Here’s an interesting thing: If you make a search on Basketball Reference with the criteria > 10 PPG, > 6 RPG, > 6 APG, > 2 SPG you will see the most well rounded guards/forwards: Michael Jordan, Magic Johnson, Larry Bird, Lebron James, Russell Westbrook, Jason Kidd, Scottie Pippen, Walt Frazier, Rick Barry, Fat Lever etc these are the players most likely to get a quadruple double with steals.

Getting 10 steals is remarkably difficult though; I think its interesting that Jordan, Magic, Kidd, Lebron etc never got a quadruple double before.

Using the criteria for blocks, you have to set it to > 10 PPG, > 6 RPG, > 4 APG, > 2 BPG and you can see some of the most well rounded big men: David Robinson, Kareem Abdul-Jabbar, Kevin Garnett, Bob Lanier all appear on the list pretty frequently.
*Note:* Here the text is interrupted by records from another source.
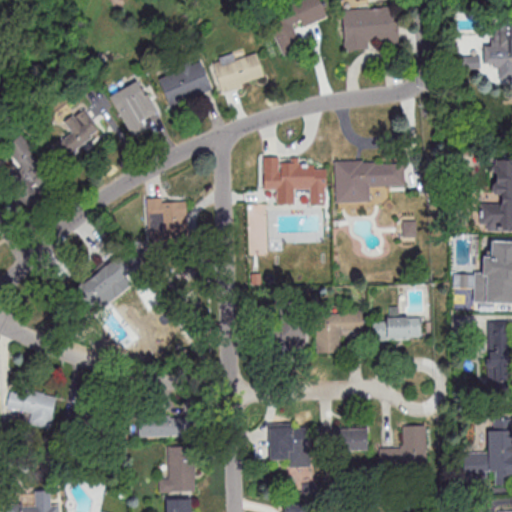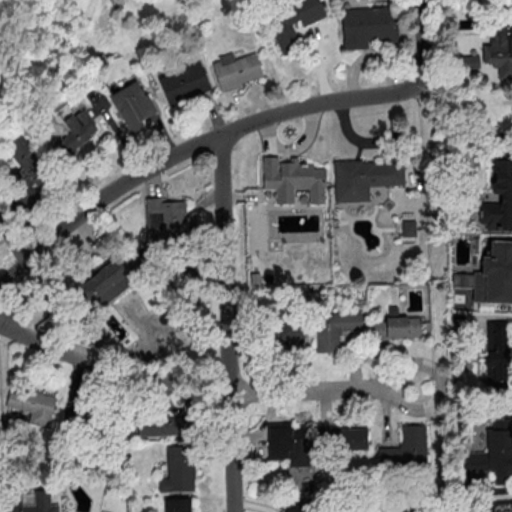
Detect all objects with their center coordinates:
building: (293, 22)
building: (369, 27)
road: (420, 39)
building: (503, 48)
building: (237, 70)
building: (238, 71)
building: (184, 82)
building: (184, 83)
building: (131, 103)
building: (77, 132)
road: (191, 146)
building: (26, 172)
building: (364, 178)
building: (364, 178)
building: (293, 179)
building: (15, 180)
building: (499, 198)
building: (168, 218)
building: (494, 275)
building: (494, 275)
building: (104, 286)
road: (225, 323)
building: (334, 329)
building: (399, 329)
building: (286, 333)
building: (496, 354)
road: (110, 366)
road: (381, 385)
building: (32, 404)
building: (32, 405)
building: (90, 418)
building: (161, 424)
building: (157, 425)
building: (343, 438)
building: (348, 438)
building: (285, 442)
building: (290, 445)
building: (406, 448)
building: (493, 453)
building: (493, 457)
building: (179, 458)
building: (179, 469)
road: (494, 502)
building: (33, 507)
building: (32, 508)
building: (300, 508)
building: (178, 509)
building: (0, 510)
building: (504, 510)
building: (504, 511)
Wilt Chamberlain would have also been on there. Curiously, none of them except Robinson have produced a quadruple double, and Hakeem doesn’t appear on the list. Kareem had several seasons of statlines like 27/14/5/4 so I’m surprised he never had a quadruple double too.

Modern day, players are averaging triple doubles left and right so I will start with the most likely candidates: Anthony Davis, Draymond Green, Lebron James, Russell Westbrook, Ben Simmons would be my picks. Davis is currently the player most similar to Hakeem and Robinson too.